• _Task item_
Only lines containing the word "https" belong in the answer; copy each one from the records.

[Dataset records]
- Opening Delimiter -

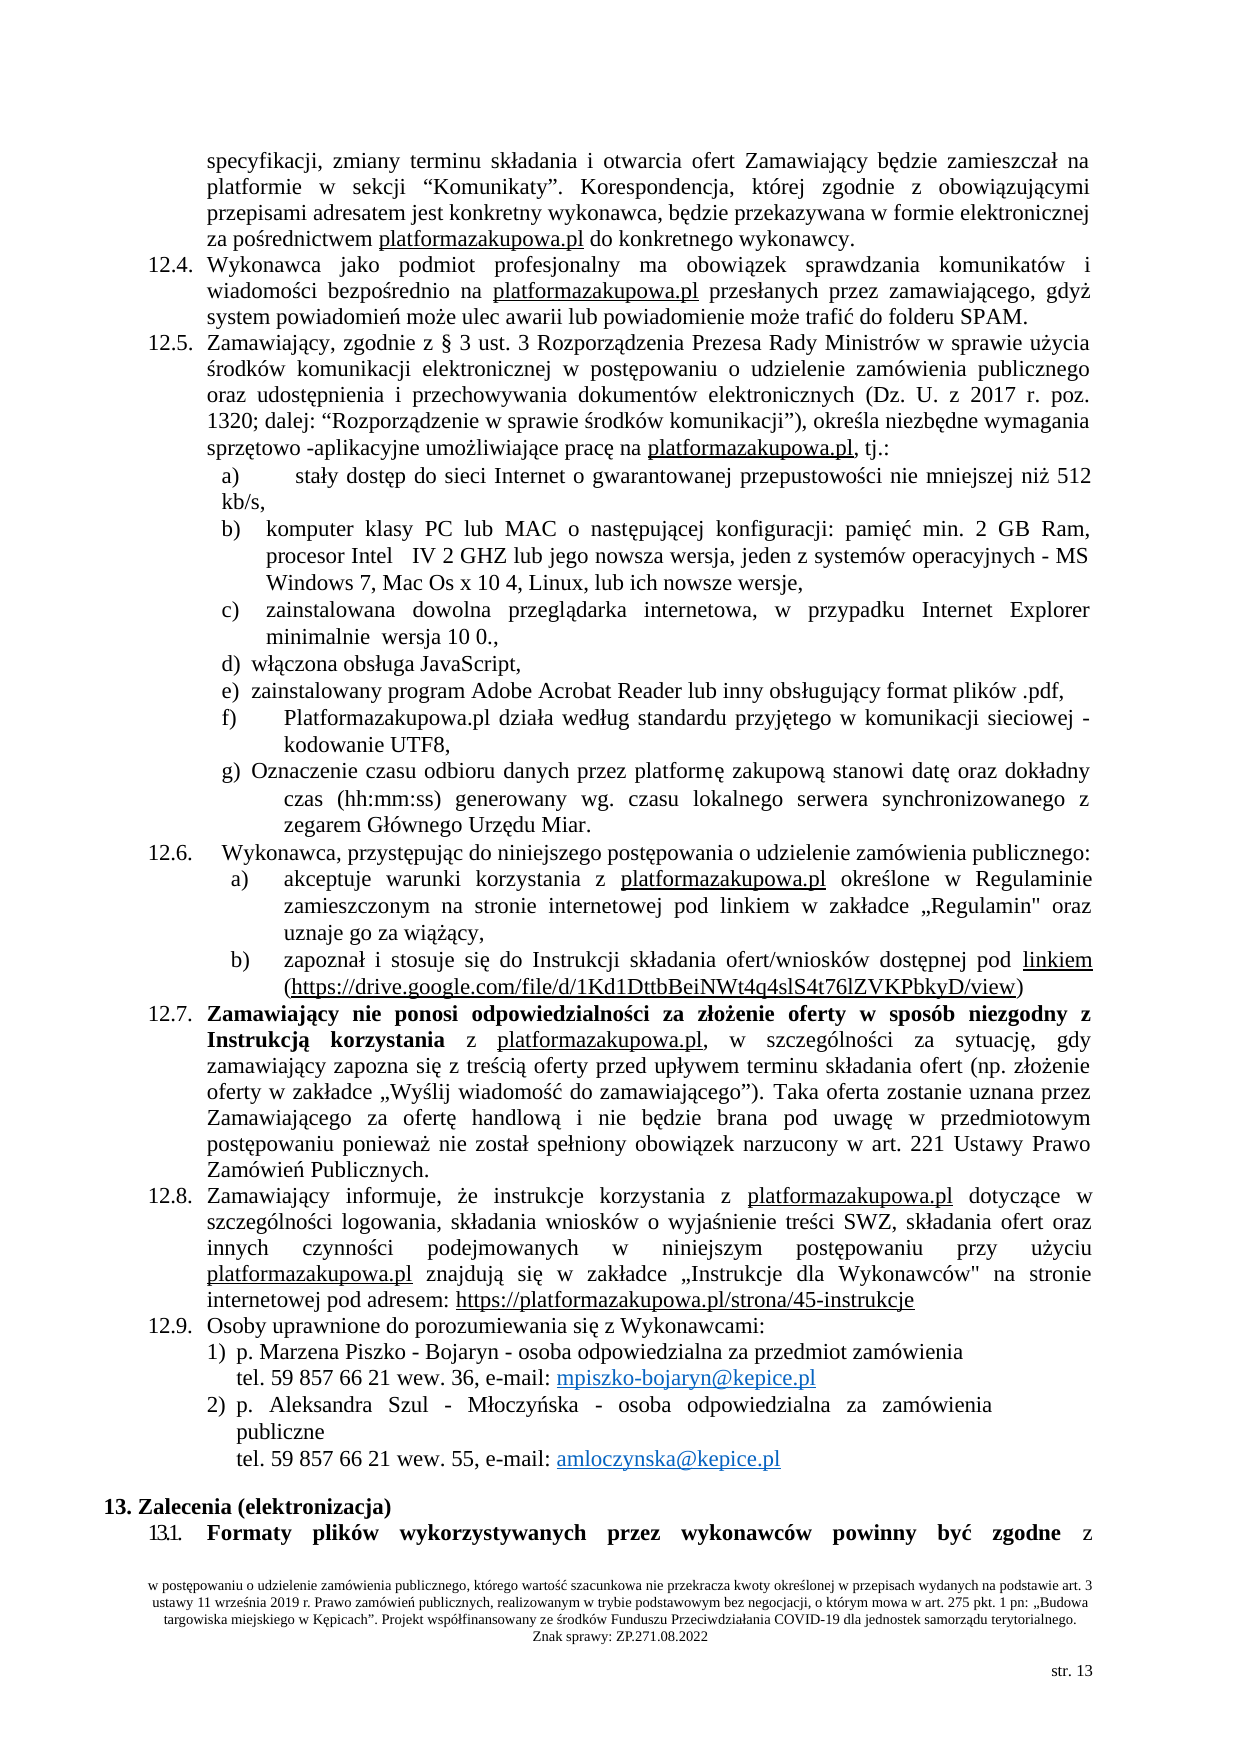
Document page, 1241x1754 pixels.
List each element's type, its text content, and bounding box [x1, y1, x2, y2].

list Zamawiający, zgodnie z § 3 ust. 3 Rozporządzenia Prezesa Rady Ministrów w sprawie użycia środków komunikacji elektronicznej w postępowaniu o udzielenie zamówienia publicznego oraz udostępnienia i przechowywania dokumentów elektronicznych (Dz. U. z 2017 r. poz. 1320; dalej: “Rozporządzenie w sprawie środków komunikacji”), określa niezbędne wymagania sprzętowo -aplikacyjne umożliwiające pracę na platformazakupowa.pl, tj.: [148, 330, 1091, 460]
text 12.6. Wykonawca, przystępując do niniejszego postępowania o udzielenie zamówienia publicznego: [148, 838, 1093, 865]
list Platformazakupowa.pl działa według standardu przyjętego w komunikacji sieciowej - kodowanie UTF8, [221, 703, 1091, 757]
text 12.8. Zamawiający informuje, że instrukcje korzystania z platformazakupowa.pl dotyczące w szczególności logowania, składania wniosków o wyjaśnienie treści SWZ, składania ofert oraz innych czynności podejmowanych w niniejszym postępowaniu przy użyciu platformazakupowa.pl znajdują się w zakładce „Instrukcje dla Wykonawców" na stronie internetowej pod adresem: https://platformazakupowa.pl/strona/45-instrukcje [148, 1182, 1093, 1313]
list włączona obsługa JavaScript, [221, 649, 1093, 676]
list komputer klasy PC lub MAC o następującej konfiguracji: pamięć min. 2 GB Ram, procesor Intel IV 2 GHZ lub jego nowsza wersja, jeden z systemów operacyjnych - MS Windows 7, Mac Os x 10 4, Linux, lub ich nowsze wersje, [221, 514, 1091, 596]
list Wykonawca jako podmiot profesjonalny ma obowiązek sprawdzania komunikatów i wiadomości bezpośrednio na platformazakupowa.pl przesłanych przez zamawiającego, gdyż system powiadomień może ulec awarii lub powiadomienie może trafić do folderu SPAM. [148, 252, 1091, 330]
list zapoznał i stosuje się do Instrukcji składania ofert/wniosków dostępnej pod linkiem (https://drive.google.com/file/d/1Kd1DttbBeiNWt4q4slS4t76lZVKPbkyD/view) [231, 946, 1093, 1000]
text tel. 59 857 66 21 wew. 55, e-mail: amloczynska@kepice.pl [236, 1445, 909, 1472]
text 12.7. Zamawiający nie ponosi odpowiedzialności za złożenie oferty w sposób niezgodny z Instrukcją korzystania z platformazakupowa.pl, w szczególności za sytuację, gdy zamawiający zapozna się z treścią oferty przed upływem terminu składania ofert (np. złożenie oferty w zakładce „Wyślij wiadomość do zamawiającego”). Taka oferta zostanie uznana przez Zamawiającego za ofertę handlową i nie będzie brana pod uwagę w przedmiotowym postępowaniu ponieważ nie został spełniony obowiązek narzucony w art. 221 Ustawy Prawo Zamówień Publicznych. [148, 1000, 1092, 1182]
list Oznaczenie czasu odbioru danych przez platformę zakupową stanowi datę oraz dokładny czas (hh:mm:ss) generowany wg. czasu lokalnego serwera synchronizowanego z zegarem Głównego Urzędu Miar. [221, 757, 1091, 838]
list stały dostęp do sieci Internet o gwarantowanej przepustowości nie mniejszej niż 512 kb/s, [221, 462, 1093, 514]
text 12.9. Osoby uprawnione do porozumiewania się z Wykonawcami: [148, 1313, 1093, 1339]
list zainstalowana dowolna przeglądarka internetowa, w przypadku Internet Explorer minimalnie wersja 10 0., [221, 596, 1091, 649]
text 13. Zalecenia (elektronizacja) [103, 1493, 1093, 1519]
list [207, 148, 1091, 252]
list akceptuje warunki korzystania z platformazakupowa.pl określone w Regulaminie zamieszczonym na stronie internetowej pod linkiem w zakładce „Regulamin" oraz uznaje go za wiążący, [231, 865, 1093, 946]
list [148, 1519, 1093, 1545]
list p. Marzena Piszko - Bojaryn - osoba odpowiedzialna za przedmiot zamówienia tel. 59 857 66 21 wew. 36, e-mail: mpiszko-bojaryn@kepice.pl [207, 1339, 1093, 1391]
list zainstalowany program Adobe Acrobat Reader lub inny obsługujący format plików .pdf, [221, 676, 1093, 703]
list p. Aleksandra Szul - Młoczyńska - osoba odpowiedzialna za zamówienia publiczne [207, 1391, 993, 1445]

- Closing Delimiter -

• _The answer_
text 12.8. Zamawiający informuje, że instrukcje korzystania z platformazakupowa.pl dotyczące w szczególności logowania, składania wniosków o wyjaśnienie treści SWZ, składania ofert oraz innych czynności podejmowanych w niniejszym postępowaniu przy użyciu platformazakupowa.pl znajdują się w zakładce „Instrukcje dla Wykonawców" na stronie internetowej pod adresem: https://platformazakupowa.pl/strona/45-instrukcje [148, 1182, 1093, 1313]
list zapoznał i stosuje się do Instrukcji składania ofert/wniosków dostępnej pod linkiem (https://drive.google.com/file/d/1Kd1DttbBeiNWt4q4slS4t76lZVKPbkyD/view) [231, 946, 1093, 1000]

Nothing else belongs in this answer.